Apple’s Been Guttaged but Suckers Still Suckering

Kar Guttag is not a cynic. He is a brilliant engineer with extensive knowledge and experience of Alt Reality devices and a particularly astute understanding of near eye displays. He doesn’t question the devices or their markets but does explore their efficacy.

He recently culminated a series of articles with one entitled, Apple Vision Pro – Influencing the Influencers & Information Density.’ It provides his usual insightful analysis of the Apple Vision Pro (AVP) mixed reality headset, focusing on its impact on tech influencers. Karl is actually the influencers’ influencer. He stokes conversations and tangents among a group of very earnest headset wearers.

Our intrepid master of the Alt Reality sciences takes one for the team. (Source: Karl Guttag)

More importantly, the article delves into the human factors and user interface issues highlighted by influencers like Linus Tech Tips (LTT), such as the discomfort caused by the AVP’s headband, the need for game controllers, and the limitations of video mirroring via WiFi.

As for the information density problem faced by the AVP and other VR headsets when emulating 2D physical monitors in a 3D space. Karl explains that the effective resolution of the AVP is significantly lower than the monitors it attempts to simulate, due to factors such as the display’s peak resolution, resampling, and the limited usable field of view. He emphasizes that the AVP requires more than double the pixels per degree (PPD) and better optics to match the information density of modern computer monitors.

Karl appreciates LTT’s comparison of a real workspace with multiple 4K displays to the AVP’s simulated workspace, highlighting the limitations of the headset in terms of text clarity and the need for massive virtual monitors. He also addresses the potential for eye strain and headaches when using the AVP for extended periods.

While acknowledging that some issues, such as the lack of multiple screen support and the inability to save virtual screen layouts, could be resolved through software updates, Karl stresses that the fundamental problem of low information density is not easily solvable.

I am going to coin a phrase here because I use it myself sometimes tnat is being Guttaged. For MR headsets, near eye displays, and Alt Reality devices it is the equivalent of a failing grade. Karl is too polite and too scientific to dismiss any product or company out of hand. He merely provides a lesson in what is not making the grade in the device. It is almost invariably always the display technology. He has thoroughly Guttaged the AVP, and to be honest, he has Guttaged pretty much every device he has ever reviewed, highlighting how there is no device that meets an acceptable standard of display quality for the job at hand.
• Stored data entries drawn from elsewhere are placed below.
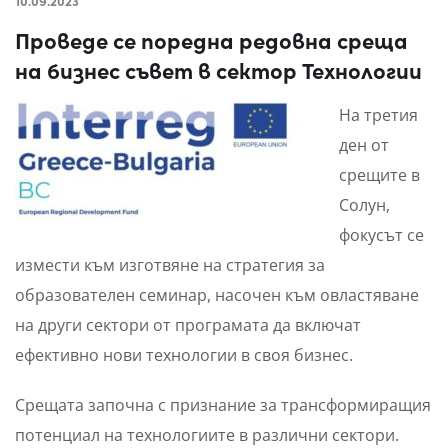
10.09.2023
Проведе се поредна редовна среща
на бизнес съвет в сектор Технологии
На третия
ден от
срещите в
Солун,
фокусът се
измести към изготвяне на стратегия за
образователен семинар, насочен към овластяване
на други сектори от програмата да включат
ефективно нови технологии в своя бизнес.
Срещата започна с признание за трансформиращия
потенциал на технологиите в различни сектори.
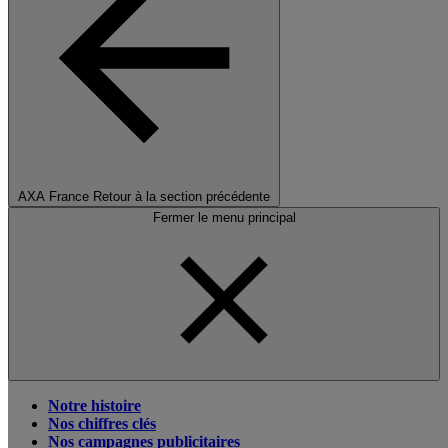
AXA France
Retour à la section précédente
Fermer le menu principal
Notre histoire
Nos chiffres clés
Nos campagnes publicitaires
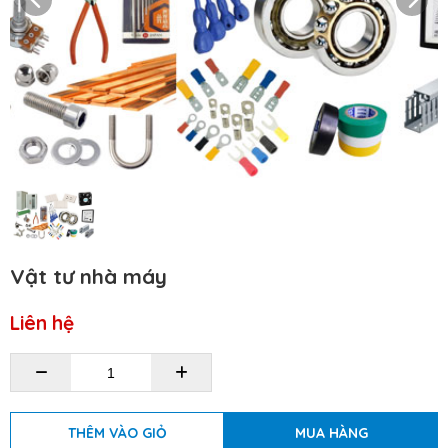
Vật tư nhà máy
Liên hệ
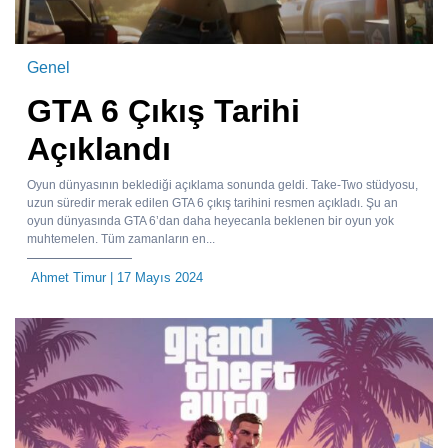
Genel
GTA 6 Çıkış Tarihi
Açıklandı
Oyun dünyasının beklediği açıklama sonunda geldi. Take-Two stüdyosu,
uzun süredir merak edilen GTA 6 çıkış tarihini resmen açıkladı. Şu an
oyun dünyasında GTA 6’dan daha heyecanla beklenen bir oyun yok
muhtemelen. Tüm zamanların en...
Ahmet Timur
| 17 Mayıs 2024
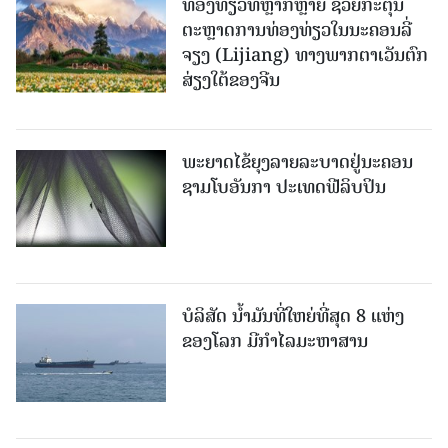
ທ່ອງທ່ຽວທີ່ຫຼາກຫຼາຍ ຊ່ວຍກະຕຸ້ນ
ຕະຫຼາດການທ່ອງທ່ຽວໃນນະຄອນລີ່
ຈຽງ (Lijiang) ທາງພາກຕາເວັນຕົກ
ສ່ຽງໃຕ້ຂອງຈີນ
ພະຍາດໄຂ້ຍຸງລາຍລະບາດຢູ່ນະຄອນ
ຊາມໂບ​ອັນກາ ປະເທດຟີລິບປິນ
ບໍລິສັດ ນ້ຳມັນທີ່ໃຫຍ່ທີ່ສຸດ 8 ແຫ່ງ
ຂອງໂລກ ມີກຳໄລມະຫາສານ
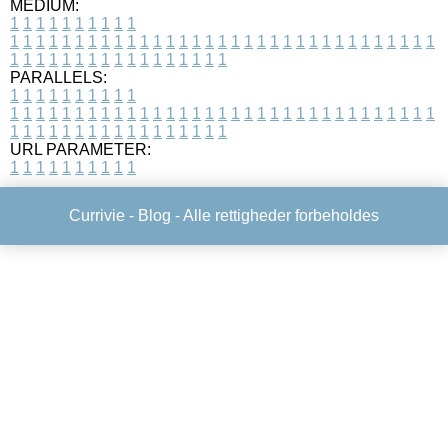
MEDIUM:
1
1
1
1
1
1
1
1
1
1
1
1
1
1
1
1
1
1
1
1
1
1
1
1
1
1
1
1
1
1
1
1
1
1
1
1
1
1
1
1
1
1
1
1
1
1
1
1
1
1
1
1
1
1
1
1
1
1
1
1
PARALLELS:
1
1
1
1
1
1
1
1
1
1
1
1
1
1
1
1
1
1
1
1
1
1
1
1
1
1
1
1
1
1
1
1
1
1
1
1
1
1
1
1
1
1
1
1
1
1
1
1
1
1
1
1
1
1
1
1
1
1
1
1
URL PARAMETER:
1
1
1
1
1
1
1
1
1
1
Currivie -
Blog
- Alle rettigheder forbeholdes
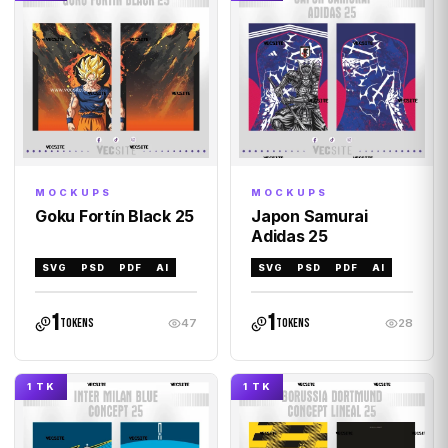
MOCKUPS
MOCKUPS
Goku Fortín Black 25
Japon Samurai
Adidas 25
SVG
PSD
PDF
AI
SVG
PSD
PDF
AI
1
1
tokens
tokens
47
28
1 TK
1 TK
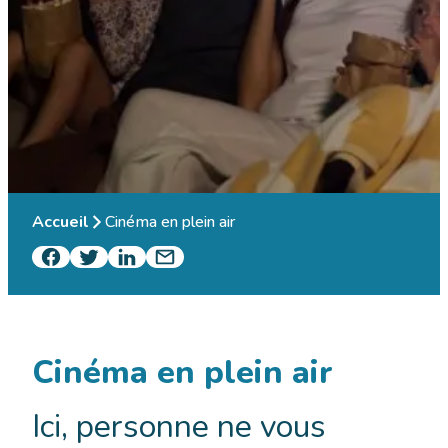
Accueil
Cinéma en plein air
Cinéma en plein air
Ici, personne ne vous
I don’t have anywhere near Karl’s skill or technical insights. I always viewed devices with near eye displays with the notion that I have never heard of any user problem that screamed to have a display place about an inch from the eyeball. Who thinks that’s ever a good idea? Karl’s approach is, the display is there and it is supposed to do what it says so, does it? Mine is, why the hell did you put a display there? Being Guttaged is probably the permanent state for Alt Reality devices. He has stated the limits of the physics and the attempted solutions in tech. Apple’s Vision Pro actually performs less than its counterparts because of the expectations and the price and the hype.

In the annals of corporate history, the Vision Pro will be the modern tech equivalent of Ford’s Edsel. Corporate history is about as interesting as studying Tolstoy’s interest in agrarian reform but it seems like a nice way to turn a phrase and end an article about the need not to sucker any more consumers into buying a Vision Pro, one that will fall on deaf ears in Cupertino.